About  Posts  Feed

Squash merge all the things

I’m a huge fan of the squash merge strategy in GitHub and with git in general. Squash merging is a merging strategy where the commits of branch are combined (squashed) to a single commit. You should use it in your projects, here’s why.

Clean history

The most obvious and immediate benefit of this approach is that the history of the main branch will be kept very clean and linear - no more “merge bubbles”. This happens even when your feature branch is not up to date with the main branch, because a single new commit will be added on top of whatever was last merged to main. When your project grows, keeping the main branch history clean is important because it’s vastly easier then to keep track of the changes between releases. Github adds the PR number by default to the squash merge commit message which also helps finding the associated PR.

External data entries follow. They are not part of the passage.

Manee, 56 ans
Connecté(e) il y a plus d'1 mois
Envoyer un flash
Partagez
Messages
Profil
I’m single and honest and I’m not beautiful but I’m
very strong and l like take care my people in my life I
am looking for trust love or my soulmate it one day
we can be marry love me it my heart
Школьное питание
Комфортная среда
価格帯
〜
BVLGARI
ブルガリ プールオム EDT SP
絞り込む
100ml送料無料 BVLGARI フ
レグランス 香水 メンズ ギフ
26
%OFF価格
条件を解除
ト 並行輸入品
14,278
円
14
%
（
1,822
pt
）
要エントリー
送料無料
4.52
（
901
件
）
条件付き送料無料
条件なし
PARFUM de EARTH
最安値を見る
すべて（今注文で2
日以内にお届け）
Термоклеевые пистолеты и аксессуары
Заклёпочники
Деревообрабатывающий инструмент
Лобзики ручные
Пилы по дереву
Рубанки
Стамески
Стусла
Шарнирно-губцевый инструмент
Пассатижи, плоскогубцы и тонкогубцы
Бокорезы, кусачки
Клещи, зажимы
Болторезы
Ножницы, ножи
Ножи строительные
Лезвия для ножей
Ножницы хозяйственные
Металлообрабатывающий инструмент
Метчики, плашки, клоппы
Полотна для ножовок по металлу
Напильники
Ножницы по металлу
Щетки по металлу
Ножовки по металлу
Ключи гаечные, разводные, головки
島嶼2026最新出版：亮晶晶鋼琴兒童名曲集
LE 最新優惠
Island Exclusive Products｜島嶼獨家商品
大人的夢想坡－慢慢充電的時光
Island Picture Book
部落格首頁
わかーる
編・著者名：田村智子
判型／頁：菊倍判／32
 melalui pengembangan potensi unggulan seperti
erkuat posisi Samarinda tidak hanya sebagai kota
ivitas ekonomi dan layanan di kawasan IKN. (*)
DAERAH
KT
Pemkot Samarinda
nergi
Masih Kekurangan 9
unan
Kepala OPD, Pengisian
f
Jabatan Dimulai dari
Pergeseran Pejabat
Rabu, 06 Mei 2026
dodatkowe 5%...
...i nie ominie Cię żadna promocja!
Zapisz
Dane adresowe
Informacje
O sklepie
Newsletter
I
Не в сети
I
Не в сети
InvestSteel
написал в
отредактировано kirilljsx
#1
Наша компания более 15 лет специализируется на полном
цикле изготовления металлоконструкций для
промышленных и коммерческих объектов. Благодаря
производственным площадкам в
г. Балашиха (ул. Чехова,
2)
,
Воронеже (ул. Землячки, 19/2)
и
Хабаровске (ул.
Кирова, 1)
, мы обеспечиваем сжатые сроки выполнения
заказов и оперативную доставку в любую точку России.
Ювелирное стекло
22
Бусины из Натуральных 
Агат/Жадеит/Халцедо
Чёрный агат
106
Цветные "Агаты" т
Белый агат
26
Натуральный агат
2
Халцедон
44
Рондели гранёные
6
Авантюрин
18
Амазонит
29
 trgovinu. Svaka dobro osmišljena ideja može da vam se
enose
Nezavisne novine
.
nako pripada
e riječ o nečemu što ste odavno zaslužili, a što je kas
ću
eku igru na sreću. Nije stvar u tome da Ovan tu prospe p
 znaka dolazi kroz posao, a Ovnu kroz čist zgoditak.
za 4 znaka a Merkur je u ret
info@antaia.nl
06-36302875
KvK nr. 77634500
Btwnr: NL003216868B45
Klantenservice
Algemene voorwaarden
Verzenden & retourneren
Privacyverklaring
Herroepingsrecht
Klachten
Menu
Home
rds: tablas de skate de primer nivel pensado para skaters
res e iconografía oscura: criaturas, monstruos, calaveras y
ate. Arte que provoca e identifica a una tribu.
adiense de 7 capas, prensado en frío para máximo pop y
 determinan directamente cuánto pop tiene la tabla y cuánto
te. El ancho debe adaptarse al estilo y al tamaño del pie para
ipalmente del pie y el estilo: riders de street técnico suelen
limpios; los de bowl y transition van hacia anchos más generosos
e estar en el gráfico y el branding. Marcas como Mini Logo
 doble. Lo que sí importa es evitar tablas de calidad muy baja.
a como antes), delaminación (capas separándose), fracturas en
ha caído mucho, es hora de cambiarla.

Feature branches and whether to rebase or merge

The argument I’ve had most about using git in general is how to keep the feature branches up-to-date with the main branch. Either you want to integrate a feature from main in order to finish your PR or you want to ensure your branch works with main before it’s merged. You could do this either with rebasing or merging in the main to your feature branch, and I’ve noticed that in general devs prefer rebasing. Their argument usually is that they want to keep the history clean, without merge commits. It’s understandable, because if you merge multiple times, by the time you merge your feature branch to main you might have multiple merge commits, which is not nice.

The problem with rebasing is that it rewrites history. This is especially bad with PRs because code reviewing requires that someone else keeps track of the changes you are making. The reviewer usually has to come back and look at the fixes the PR author made after comments. Github even has this feature where it will track the changes the reviewer has seen. If you force-push to your branch this feature doesn’t work. It will lose track of the history (obviously, because you rewrote it) and it won’t show new stuff anymore.

I was once in a project where some devs kept browsing through the list of PRs and just manually rebased all the branches every now and then without asking the author. It was a big team, with a monorepo kind of a setup so the person doing the rebase might have been someone that didn’t know anything about what you were working on - let alone the project. It’s obviously ok to rebase and force-push to your own feature branch when it’s not public yet (no PR created). But that you, or let alone other people, rewrite the history when it’s being used by other devs just causes problems.

All of these problems go away when using squash merging. You can add as many “fixup” commits as you want, you can merge in the main branch as many times as you want. Go nuts with your feature branch, it doesn’t matter. Do whatever you can to make reviewing easier by not removing or editing commits and merge in the main branch if you have to. Squash merging solves this argument once and for all: never rebase!

Best practices with squash merging

There are some things that a team needs to pay attention when using squash merging.

When you do the squash-merge, make sure the commit message is edited a bit so that it’s not just a list of all the commit messages that are going to be squashed. Often it’s enough to copy and paste a part of the PR description if you have a habit of writing those (you should!).

Another important thing is to also run your full test suite and build in the main branch after merging in a feature branch. I’ve found out that it’s much better to do this instead of keeping the feature branches up-to-date with the main branch all the time. Even in a medium-sized team doing small PRs this becomes really difficult in practice. Better to just accept that the build can fail in the main branch and just fix it if this happens.

Lastly, squash merging only makes sense if you do small PRs that only do one thing. This basically means you can’t have long-lived branches and should practice trunk-based development.

Conclusion

You should consider using squash merging in your project because it keeps your git history clean and still allows for hygienic PR review practices by using merging instead of rebasing to keep feature branches up to date.